I had taken a hospitable cup of tea with the Duchess in the Matron's
room. She was clothed in fine linen but without her purple; she wore
the ordinary and serviceable slate-coloured dress of a nurse. It was
here I had the honour of being introduced to Barbara. She was nursing a
doll with great tenderness, and had been asking the Duchess why she did
not wear her "cowonet."
"This is Barbara--our little Egyptian," said the matron.
Barbara repudiated the description hotly.
"She was born in Egypt," explained the matron.

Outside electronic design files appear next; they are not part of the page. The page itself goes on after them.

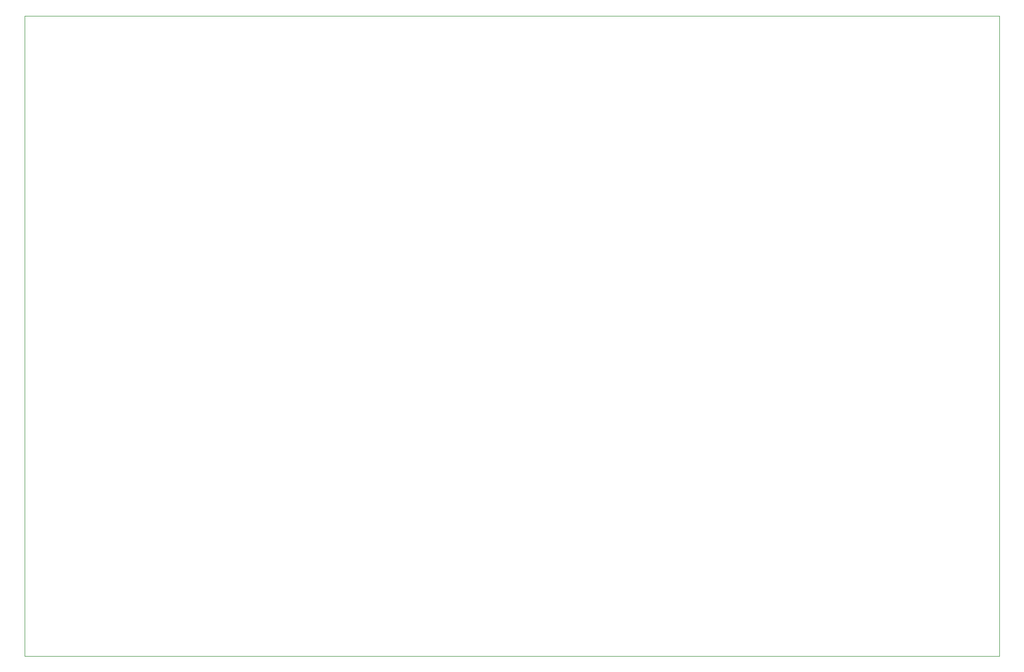
<source format=gbr>
%TF.GenerationSoftware,KiCad,Pcbnew,9.0.3-9.0.3-0~ubuntu24.04.1*%
%TF.CreationDate,2025-09-29T22:24:15+02:00*%
%TF.ProjectId,ColorMemo,436f6c6f-724d-4656-9d6f-2e6b69636164,rev?*%
%TF.SameCoordinates,Original*%
%TF.FileFunction,Profile,NP*%
%FSLAX46Y46*%
G04 Gerber Fmt 4.6, Leading zero omitted, Abs format (unit mm)*
G04 Created by KiCad (PCBNEW 9.0.3-9.0.3-0~ubuntu24.04.1) date 2025-09-29 22:24:15*
%MOMM*%
%LPD*%
G01*
G04 APERTURE LIST*
%TA.AperFunction,Profile*%
%ADD10C,0.050000*%
%TD*%
G04 APERTURE END LIST*
D10*
X46600000Y-46300000D02*
X207350000Y-46300000D01*
X207350000Y-151800000D01*
X46600000Y-151800000D01*
X46600000Y-46300000D01*
M02*

</source>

"Ah," I said, "that wasn't your fault, Barbara, was it? But it was
Egypt's good fortune."
Barbara ignored the compliment with the simplicity of childhood, and
proceeded to explain with great seriousness: "You see, Mummy was
travelling, and she comed to Egypt. She didn't know I was going to
happen," she added as if to clear Mummy of any imputation of
thoughtlessness.
"And your birthday, Barbara?"
Barbara and I discovered that both of us have birthdays in March--only
six days apart. This put us at once on a footing of intimacy--we must
have been born under the same star. Barbara proceeded to inform me that
she rather liked birthdays--except the one which happened in Egypt. I
had half a mind to execute a deed of conveyance on the spot, assigning
to her all my own birthdays as an estate _pour autre vie_, with all
_profits a prendre_ and presents arising therefrom, for I am
thirty-eight and have no further use for them.